Aggrottò appena l’arco sottile delle sopracciglia ma il commento sembrò averla incuriosita più che pungolata.
«E come sono di solito le ragazze come me?»
«Come la tua amica Margery».
Sansa scoppiò a ridere.
È davvero bella.
Deve averlo fregato così.
Ridendo.
«May ama stare al centro dell’attenzione e possiede i mezzi per non annoiarsi mai ma anche nella sua storia ci sono delle pagine piuttosto amare». Si fermò qualche istante per riflettere. «La mia è una famiglia più tradizionale della sua e non così ricca. Siamo gente del Nord – proprio come te – e siamo stati educati secondo un sistema di valori giusto ma rigido. I nostri genitori ci amano molto ma hanno sempre preteso da noi in pari misura e non ci hanno mai viziati. Crescere cinque bambini non è facile… Be’ sei se contiamo anche Jon».
Il nome di Jon le era sfuggito dalle labbra come un sospiro mentre gli occhi si accendevano di quella fiamma che non sapeva controllare.
E se…
Gil si domandò se una volta tanto non si fosse sbagliata. Forse Sansa era innamorata. Forse lo era da abbastanza tempo da essere furiosa con Jon per Ygritte. Forse lo era da anni e lo aveva capito solo adesso. Forse era semplicemente più brava a nasconderlo.
Decise di gettare l’esca per vedere se il pesciolino rosso avrebbe abboccato.
«Ah… Jon.
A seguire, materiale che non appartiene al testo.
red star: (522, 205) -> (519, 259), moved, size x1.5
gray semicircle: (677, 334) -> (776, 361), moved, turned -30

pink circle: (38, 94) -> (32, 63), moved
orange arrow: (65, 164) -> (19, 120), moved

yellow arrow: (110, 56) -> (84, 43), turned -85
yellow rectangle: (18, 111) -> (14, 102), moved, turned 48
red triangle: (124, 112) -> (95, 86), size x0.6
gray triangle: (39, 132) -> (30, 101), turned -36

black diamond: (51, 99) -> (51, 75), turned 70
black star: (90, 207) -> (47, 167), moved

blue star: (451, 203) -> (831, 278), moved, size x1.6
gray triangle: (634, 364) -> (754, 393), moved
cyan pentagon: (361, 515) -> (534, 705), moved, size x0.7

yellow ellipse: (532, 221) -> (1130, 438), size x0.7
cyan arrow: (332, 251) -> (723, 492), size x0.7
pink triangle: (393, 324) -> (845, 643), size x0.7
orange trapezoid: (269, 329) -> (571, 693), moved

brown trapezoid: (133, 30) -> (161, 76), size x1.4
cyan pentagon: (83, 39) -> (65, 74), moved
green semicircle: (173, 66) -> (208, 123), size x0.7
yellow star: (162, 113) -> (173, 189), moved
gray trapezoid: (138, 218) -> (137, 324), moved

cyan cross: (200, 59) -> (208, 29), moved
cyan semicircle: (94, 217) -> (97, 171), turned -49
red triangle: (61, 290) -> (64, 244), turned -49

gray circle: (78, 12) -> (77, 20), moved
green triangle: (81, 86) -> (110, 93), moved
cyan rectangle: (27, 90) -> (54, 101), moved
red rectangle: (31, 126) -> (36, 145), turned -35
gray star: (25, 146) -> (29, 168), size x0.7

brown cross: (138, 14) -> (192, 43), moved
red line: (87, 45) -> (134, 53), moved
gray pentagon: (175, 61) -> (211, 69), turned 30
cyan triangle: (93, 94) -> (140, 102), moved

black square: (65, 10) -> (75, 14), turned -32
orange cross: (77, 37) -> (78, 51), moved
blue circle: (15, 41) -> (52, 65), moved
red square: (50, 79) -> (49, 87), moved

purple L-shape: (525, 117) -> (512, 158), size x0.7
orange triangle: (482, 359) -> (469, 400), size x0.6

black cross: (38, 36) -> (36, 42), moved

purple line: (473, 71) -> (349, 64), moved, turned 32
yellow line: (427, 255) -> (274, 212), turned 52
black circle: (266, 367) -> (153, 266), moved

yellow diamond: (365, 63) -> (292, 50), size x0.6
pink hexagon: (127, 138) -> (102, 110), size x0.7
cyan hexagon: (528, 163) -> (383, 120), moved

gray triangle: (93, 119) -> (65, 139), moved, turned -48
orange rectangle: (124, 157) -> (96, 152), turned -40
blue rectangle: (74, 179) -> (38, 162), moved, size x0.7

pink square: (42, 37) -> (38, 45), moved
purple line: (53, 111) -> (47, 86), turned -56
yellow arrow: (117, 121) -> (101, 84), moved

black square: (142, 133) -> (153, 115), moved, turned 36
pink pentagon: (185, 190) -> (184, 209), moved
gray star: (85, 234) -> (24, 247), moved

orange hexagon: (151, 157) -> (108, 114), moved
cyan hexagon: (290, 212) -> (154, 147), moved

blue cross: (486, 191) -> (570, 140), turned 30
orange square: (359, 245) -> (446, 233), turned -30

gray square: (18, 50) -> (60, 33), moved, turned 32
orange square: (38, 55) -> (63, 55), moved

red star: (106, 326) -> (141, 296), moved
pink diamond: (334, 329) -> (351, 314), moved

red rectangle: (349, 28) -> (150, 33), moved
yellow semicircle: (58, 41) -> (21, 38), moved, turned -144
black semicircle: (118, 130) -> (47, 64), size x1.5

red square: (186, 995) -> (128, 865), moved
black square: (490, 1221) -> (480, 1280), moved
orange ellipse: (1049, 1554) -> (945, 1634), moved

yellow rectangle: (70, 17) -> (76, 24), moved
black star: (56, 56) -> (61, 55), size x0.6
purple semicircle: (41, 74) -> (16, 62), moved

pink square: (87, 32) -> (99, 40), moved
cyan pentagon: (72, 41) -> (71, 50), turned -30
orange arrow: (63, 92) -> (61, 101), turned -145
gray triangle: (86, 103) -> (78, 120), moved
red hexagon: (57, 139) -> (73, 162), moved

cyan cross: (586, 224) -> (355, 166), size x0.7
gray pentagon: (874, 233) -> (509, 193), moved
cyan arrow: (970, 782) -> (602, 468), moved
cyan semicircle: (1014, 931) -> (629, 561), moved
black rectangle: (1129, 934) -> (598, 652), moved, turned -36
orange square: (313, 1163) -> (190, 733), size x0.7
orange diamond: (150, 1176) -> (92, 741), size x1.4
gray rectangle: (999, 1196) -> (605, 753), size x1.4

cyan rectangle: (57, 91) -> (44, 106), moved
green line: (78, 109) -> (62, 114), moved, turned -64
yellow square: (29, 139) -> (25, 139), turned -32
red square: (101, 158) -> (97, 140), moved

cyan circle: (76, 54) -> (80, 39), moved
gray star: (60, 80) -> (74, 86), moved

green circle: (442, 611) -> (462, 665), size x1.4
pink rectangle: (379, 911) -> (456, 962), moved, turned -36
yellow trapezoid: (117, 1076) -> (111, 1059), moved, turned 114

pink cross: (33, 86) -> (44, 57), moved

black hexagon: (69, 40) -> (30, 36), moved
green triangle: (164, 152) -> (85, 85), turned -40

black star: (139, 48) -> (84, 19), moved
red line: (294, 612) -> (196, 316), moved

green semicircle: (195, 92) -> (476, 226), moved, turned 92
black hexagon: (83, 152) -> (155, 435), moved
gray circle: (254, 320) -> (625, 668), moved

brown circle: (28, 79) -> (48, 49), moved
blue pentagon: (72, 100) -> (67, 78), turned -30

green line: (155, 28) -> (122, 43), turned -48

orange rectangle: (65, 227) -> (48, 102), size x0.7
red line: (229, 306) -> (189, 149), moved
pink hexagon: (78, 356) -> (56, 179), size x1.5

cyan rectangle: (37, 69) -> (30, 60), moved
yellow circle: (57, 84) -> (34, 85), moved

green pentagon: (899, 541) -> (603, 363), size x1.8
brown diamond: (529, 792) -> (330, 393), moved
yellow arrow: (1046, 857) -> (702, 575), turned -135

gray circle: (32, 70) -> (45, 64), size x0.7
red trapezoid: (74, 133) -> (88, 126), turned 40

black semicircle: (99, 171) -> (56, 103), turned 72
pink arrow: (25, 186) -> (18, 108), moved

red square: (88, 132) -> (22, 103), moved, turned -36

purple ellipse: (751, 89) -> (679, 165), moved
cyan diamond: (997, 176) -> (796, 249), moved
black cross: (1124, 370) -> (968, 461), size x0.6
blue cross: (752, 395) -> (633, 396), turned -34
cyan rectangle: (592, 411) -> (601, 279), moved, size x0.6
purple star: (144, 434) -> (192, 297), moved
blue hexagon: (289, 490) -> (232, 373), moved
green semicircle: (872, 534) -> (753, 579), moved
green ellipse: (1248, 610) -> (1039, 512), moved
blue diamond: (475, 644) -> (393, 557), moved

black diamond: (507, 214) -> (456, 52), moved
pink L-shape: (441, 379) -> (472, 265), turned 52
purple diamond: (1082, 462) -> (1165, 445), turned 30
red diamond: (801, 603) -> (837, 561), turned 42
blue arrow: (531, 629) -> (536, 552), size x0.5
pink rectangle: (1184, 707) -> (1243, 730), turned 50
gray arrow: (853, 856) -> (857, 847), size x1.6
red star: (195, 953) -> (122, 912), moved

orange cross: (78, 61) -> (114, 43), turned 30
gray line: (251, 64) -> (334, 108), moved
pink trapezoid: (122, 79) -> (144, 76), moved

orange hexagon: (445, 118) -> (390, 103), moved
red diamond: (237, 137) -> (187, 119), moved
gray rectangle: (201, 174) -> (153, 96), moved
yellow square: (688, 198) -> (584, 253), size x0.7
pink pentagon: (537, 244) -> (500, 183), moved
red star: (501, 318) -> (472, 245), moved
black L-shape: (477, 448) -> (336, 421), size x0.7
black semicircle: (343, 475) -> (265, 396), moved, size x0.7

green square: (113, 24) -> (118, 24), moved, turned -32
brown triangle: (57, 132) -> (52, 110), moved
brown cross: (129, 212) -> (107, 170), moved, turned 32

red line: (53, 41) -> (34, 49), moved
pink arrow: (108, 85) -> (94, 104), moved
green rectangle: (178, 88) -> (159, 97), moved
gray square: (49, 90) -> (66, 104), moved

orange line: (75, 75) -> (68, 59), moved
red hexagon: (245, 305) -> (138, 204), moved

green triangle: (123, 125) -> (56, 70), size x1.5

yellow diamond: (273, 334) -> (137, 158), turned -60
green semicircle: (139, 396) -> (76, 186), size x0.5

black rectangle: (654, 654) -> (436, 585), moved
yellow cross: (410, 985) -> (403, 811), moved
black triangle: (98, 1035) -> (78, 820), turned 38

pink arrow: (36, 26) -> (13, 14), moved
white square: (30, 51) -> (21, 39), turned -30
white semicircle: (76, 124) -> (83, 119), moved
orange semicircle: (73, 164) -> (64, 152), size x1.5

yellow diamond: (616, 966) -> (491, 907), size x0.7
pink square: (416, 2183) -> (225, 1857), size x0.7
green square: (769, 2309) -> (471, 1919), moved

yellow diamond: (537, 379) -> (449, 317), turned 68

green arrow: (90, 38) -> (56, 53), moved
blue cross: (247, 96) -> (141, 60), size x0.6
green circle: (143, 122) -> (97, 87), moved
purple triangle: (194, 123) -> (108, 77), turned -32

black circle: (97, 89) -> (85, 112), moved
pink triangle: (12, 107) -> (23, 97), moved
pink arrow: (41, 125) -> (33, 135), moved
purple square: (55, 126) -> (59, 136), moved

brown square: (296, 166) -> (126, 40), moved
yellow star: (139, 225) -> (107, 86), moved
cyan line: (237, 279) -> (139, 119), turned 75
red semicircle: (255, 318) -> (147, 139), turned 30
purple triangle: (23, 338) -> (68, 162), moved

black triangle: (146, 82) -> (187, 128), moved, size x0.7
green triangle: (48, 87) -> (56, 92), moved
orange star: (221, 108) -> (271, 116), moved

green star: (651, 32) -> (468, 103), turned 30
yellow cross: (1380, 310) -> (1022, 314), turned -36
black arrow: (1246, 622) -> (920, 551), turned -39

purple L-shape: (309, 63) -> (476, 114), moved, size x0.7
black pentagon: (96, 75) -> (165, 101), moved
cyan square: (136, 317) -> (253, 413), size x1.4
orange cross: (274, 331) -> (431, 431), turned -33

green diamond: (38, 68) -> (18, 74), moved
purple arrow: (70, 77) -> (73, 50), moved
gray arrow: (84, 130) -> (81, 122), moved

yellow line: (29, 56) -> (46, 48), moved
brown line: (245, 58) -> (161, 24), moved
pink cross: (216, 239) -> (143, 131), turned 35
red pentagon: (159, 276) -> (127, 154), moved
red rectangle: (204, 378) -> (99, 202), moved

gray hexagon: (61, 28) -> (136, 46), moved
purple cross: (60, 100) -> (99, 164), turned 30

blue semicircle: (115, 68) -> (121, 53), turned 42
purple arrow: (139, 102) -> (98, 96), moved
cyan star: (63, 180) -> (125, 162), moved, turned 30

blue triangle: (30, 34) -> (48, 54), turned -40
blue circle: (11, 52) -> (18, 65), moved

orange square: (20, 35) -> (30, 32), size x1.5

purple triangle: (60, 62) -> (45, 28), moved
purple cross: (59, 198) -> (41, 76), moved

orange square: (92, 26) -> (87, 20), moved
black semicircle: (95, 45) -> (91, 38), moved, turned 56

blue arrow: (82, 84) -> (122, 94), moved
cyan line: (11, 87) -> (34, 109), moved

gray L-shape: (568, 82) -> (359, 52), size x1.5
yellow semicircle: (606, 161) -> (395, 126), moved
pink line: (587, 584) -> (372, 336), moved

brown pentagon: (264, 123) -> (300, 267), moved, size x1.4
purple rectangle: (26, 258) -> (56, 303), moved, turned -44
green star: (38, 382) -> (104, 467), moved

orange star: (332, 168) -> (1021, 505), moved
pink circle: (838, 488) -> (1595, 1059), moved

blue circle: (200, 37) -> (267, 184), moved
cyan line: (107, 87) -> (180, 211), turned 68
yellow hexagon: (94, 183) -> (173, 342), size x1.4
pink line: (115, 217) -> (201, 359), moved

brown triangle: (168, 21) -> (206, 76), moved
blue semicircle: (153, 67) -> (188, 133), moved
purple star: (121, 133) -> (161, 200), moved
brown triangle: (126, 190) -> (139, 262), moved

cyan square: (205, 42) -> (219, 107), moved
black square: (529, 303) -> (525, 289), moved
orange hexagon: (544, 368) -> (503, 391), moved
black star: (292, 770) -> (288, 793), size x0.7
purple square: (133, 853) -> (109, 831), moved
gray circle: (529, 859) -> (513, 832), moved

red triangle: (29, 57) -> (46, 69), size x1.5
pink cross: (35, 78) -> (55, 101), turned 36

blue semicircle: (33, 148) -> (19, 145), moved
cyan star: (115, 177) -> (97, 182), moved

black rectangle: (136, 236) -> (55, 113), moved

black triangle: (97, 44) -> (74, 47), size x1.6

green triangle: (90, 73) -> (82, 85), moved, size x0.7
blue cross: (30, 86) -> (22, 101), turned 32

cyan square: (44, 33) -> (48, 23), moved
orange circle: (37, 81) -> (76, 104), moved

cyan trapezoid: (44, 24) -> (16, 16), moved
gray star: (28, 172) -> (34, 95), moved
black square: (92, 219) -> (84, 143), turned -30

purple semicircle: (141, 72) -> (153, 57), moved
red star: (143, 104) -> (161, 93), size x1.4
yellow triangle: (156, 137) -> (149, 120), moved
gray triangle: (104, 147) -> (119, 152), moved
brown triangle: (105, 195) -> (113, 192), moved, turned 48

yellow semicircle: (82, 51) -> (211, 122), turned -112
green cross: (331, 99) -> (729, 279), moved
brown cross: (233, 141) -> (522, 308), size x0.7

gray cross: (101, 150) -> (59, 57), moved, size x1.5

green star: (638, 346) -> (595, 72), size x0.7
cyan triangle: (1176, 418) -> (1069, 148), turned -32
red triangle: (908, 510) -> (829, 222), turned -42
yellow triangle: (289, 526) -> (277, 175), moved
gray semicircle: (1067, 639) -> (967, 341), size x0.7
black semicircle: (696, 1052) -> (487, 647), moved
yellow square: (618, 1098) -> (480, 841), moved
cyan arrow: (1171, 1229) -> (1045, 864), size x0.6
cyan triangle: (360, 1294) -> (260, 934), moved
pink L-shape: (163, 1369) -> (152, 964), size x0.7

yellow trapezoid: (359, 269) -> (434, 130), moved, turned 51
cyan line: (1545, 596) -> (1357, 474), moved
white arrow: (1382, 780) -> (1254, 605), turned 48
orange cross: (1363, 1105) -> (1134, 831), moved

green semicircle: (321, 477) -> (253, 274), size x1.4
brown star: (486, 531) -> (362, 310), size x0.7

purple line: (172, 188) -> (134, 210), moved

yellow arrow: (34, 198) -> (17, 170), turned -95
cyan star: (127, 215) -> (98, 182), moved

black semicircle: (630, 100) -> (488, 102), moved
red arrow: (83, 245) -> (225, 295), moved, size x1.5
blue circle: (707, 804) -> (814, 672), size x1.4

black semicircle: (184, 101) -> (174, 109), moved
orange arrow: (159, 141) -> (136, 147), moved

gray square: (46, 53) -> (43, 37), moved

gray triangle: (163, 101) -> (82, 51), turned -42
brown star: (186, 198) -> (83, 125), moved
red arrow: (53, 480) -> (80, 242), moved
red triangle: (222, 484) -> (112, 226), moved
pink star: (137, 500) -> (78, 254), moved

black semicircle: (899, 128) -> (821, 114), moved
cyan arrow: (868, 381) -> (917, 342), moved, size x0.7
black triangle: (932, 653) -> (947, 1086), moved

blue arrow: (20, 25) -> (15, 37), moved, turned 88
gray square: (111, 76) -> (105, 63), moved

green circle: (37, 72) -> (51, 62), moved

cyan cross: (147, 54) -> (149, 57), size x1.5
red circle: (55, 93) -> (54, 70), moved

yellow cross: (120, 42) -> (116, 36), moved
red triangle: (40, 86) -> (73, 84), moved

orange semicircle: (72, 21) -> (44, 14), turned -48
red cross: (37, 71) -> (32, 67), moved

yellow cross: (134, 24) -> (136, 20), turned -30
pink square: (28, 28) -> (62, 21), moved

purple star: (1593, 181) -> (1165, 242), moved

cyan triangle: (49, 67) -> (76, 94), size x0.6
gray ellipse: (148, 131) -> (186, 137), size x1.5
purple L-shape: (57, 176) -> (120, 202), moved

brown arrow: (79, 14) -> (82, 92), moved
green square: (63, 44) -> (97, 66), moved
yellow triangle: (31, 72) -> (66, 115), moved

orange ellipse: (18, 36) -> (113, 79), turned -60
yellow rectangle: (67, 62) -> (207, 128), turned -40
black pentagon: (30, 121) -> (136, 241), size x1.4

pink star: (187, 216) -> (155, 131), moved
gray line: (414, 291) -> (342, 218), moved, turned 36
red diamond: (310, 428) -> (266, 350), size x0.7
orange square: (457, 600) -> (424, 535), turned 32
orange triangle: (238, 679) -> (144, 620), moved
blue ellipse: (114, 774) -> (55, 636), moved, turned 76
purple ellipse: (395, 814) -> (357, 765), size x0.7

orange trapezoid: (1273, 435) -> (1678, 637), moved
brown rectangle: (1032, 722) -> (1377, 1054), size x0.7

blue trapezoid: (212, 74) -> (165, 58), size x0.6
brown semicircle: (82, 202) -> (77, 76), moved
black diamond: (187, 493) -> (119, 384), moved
Un altro personaggio imprevedibile».
«Già». Sansa torse le dita raccolte in grembo e distolse lo sguardo per una manciata di secondi. Il tempo di prendere un bel respiro e rivolgersi a lei con espressione più serena. «Si è fatto tardi e ora devo proprio andare ma grazie per la cena e per la chiacchierata. Sono stata benissimo, dobbiamo assolutamente rifarlo».
Era sincera – Gil ne era sicura – ma quella aveva comunque tutta l’aria di essere una fuga.
Povero il mio pesciolino rosso.
Gil si alzò dal divano e l’accompagnò alla porta. Si abbracciarono e salutarono da buone amiche, promettendosi di vedersi e sentirsi presto.
Eppure, vedendola scomparire dietro l’angolo del pianerottolo, Gil ebbe la sensazione che Sansa non si sarebbe fatta viva per un po’ e che forse Jon, in tutti quegli anni, non era stato l’unico a scappare.